Expanding the phenotype associated with the NEFL mutation: neuromuscular disease in a family with overlapping myopathic and neurogenic findings

Abstract

Importance: Newer sequencing technologies in combination with traditional gene mapping techniques, such as linkage analysis, can help identify the genetic basis of disease for patients with rare disorders of uncertain etiology. This approach may expand the phenotypic spectrum of disease associated with those genetic mutations.

Objective: To elucidate the molecular cause of a neuromuscular disease among a family in which 4 members, a mother and her 3 sons, were affected.

Design, setting, and participants: Two of 4 affected members manifested nemaline myopathy, a common subtype of congenital myopathy, while the other 2 had a nonspecific myopathy. Single-nucleotide polymorphism-based linkage analysis was performed on DNA samples from the 4 affected family members, and whole-genome sequencing was performed in the proband. Real-time quantitative reverse transcription-polymerase chain reaction, immunofluorescence, and Western blot analysis were performed on muscle biopsy specimens.

Main outcomes and measures: Whole-genome sequencing and linkage analysis identified a variant in a gene that explains the phenotype.

Results: We identified a novel neurofilament light polypeptide (NEFL) nonsense mutation in all affected members. NEFL mutations have been previously linked to Charcot-Marie-Tooth disease in humans. This led us to reevaluate the diagnosis, and we recognized that several of the findings, especially those related to the muscle biopsy specimens and electromyography, were consistent with a neurogenic disease.

Conclusions and relevance: NEFL mutations are known to cause Charcot-Marie-Tooth disease in humans and motor neuron disease in mice. We report the identification of an NEFL mutation in a family clinically manifesting congenital myopathy. We also describe potential overlap between myopathic and neurogenic findings in this family. These findings expand the phenotypic spectrum of diseases associated with NEFL mutations. This study is an example of the power of genomic approaches to identify potentially pathogenic mutations in unsuspected genes responsible for heterogeneous neuromuscular diseases.
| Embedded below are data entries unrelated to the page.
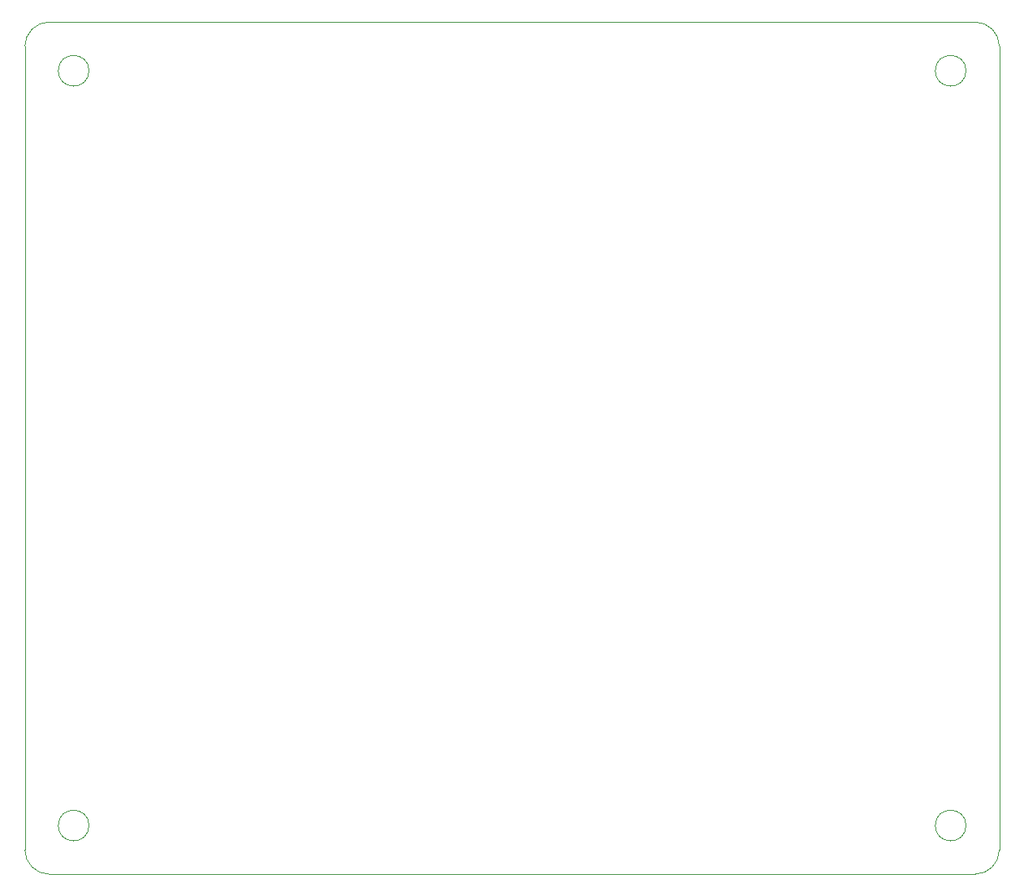
<source format=gm1>
G04 #@! TF.GenerationSoftware,KiCad,Pcbnew,7.0.5*
G04 #@! TF.CreationDate,2024-04-09T17:23:45-07:00*
G04 #@! TF.ProjectId,ClinicV12,436c696e-6963-4563-9132-2e6b69636164,rev?*
G04 #@! TF.SameCoordinates,Original*
G04 #@! TF.FileFunction,Profile,NP*
%FSLAX46Y46*%
G04 Gerber Fmt 4.6, Leading zero omitted, Abs format (unit mm)*
G04 Created by KiCad (PCBNEW 7.0.5) date 2024-04-09 17:23:45*
%MOMM*%
%LPD*%
G01*
G04 APERTURE LIST*
G04 #@! TA.AperFunction,Profile*
%ADD10C,0.100000*%
G04 #@! TD*
G04 APERTURE END LIST*
D10*
X111760000Y-60960000D02*
X208280000Y-60960000D01*
X208280000Y-149860000D02*
X111760000Y-149860000D01*
X210820000Y-63500000D02*
X210820000Y-147320000D01*
X109220000Y-63500000D02*
X109220000Y-147320000D01*
X109220000Y-147320000D02*
G75*
G03*
X111760000Y-149860000I2540000J0D01*
G01*
X208280000Y-149860000D02*
G75*
G03*
X210820000Y-147320000I0J2540000D01*
G01*
X210820000Y-63500000D02*
G75*
G03*
X208280000Y-60960000I-2540000J0D01*
G01*
X111760000Y-60960000D02*
G75*
G03*
X109220000Y-63500000I0J-2540000D01*
G01*
X115900000Y-66040000D02*
G75*
G03*
X115900000Y-66040000I-1600000J0D01*
G01*
X115900000Y-144780000D02*
G75*
G03*
X115900000Y-144780000I-1600000J0D01*
G01*
X207340000Y-144780000D02*
G75*
G03*
X207340000Y-144780000I-1600000J0D01*
G01*
X207340000Y-66040000D02*
G75*
G03*
X207340000Y-66040000I-1600000J0D01*
G01*
M02*

</source>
Figure 1. Genetic Analysis and Confirmation of an NEFL Mutation in the Family With a Congenital Myopathy Diagnosis

A, Shown is the affected proband mother (20-1) and her 3 affected sons (20-2, 20-3, and 20-4). The square represents a male individual; a circle, a female individual; the arrow; the proband; and a slash mark, a deceased individual. B, Chromatograms from Sanger sequencing of genomic polymerase chain reaction products in the proband and her 3 affected sons show the heterozygous c.1261C>T change. C, Chromatograms of the sequenced real-time quantitative reverse transcription–polymerase chain reaction products derived from muscle biopsy samples in patient 20-4 and 2 controls (CO1 and CO2) show a mutant transcript peak of similar height to that of the wild type, suggesting no significant nonsense-mediated decay of the mutated NEFL messenger RNA. NEFL, neurofilament light polypeptide gene.

Figure 2. Histopathological Findings in Muscle Biopsy Specimens From Affected Members of the Family

A-C. Proband 20-1. Deltoid muscle biopsy was performed at age 42 years. Marked excess variability was observed in fiber size, with increased number of internalized nuclei and increased endomysial connective tissue (A). Occasional fibers contained nemaline bodies (arrowhead) (B), and occasional ring fibers (arrowhead) were also noted (C) (modified Gömöri trichrome, original magnification ×200 [A] and ×600 [B]; nicotinamide adenine dinucleotide– tetrazolium reductase, original magnification ×400 [C]). D-F. Patient 20-3. Quadriceps muscle biopsy was performed at age 32 years. The biopsy specimen revealed group atrophy (arrowheads) and marked adipose tissue replacement (D). Small group atrophy was present (arrowheads) even in more well-preserved areas (E). Some of the fibers contained nemaline bodies (arrowheads) (F) (hematoxylin-eosin, original magnification ×100 [D] and ×200 [E]; modified Gömöri trichrome, original magnification ×200 [F]). G-I. Patient 20-4. Quadriceps muscle biopsy was performed at age 11 years. Mild variability in fiber size was present and there was no significant increase in endomysial connective tissue (G and H). Nemaline bodies were not identified (I) (hematoxylin-eosin, original magnification ×100 [G] and ×200 [G]; modified Gömöri trichrome, original magnification ×200 [I]).

Figure 3. Normal Localization of NEFL at Motor End Plates in Affected Muscle

A and B, Indirect immunofluorescence shows similar localization of NEFL protein in transverse sections of control (A) and patient 20-2 (B) skeletal muscle biopsy specimens. C-E, Shown is double-label indirect immunofluorescence of a longitudinal section of myofiber from patient 20-2 stained for NEFL (green in C) and a-bungarotoxin (red in D). The merged image in E identifies NEFL-positive structures as motor end plates (scale bars are 50μm).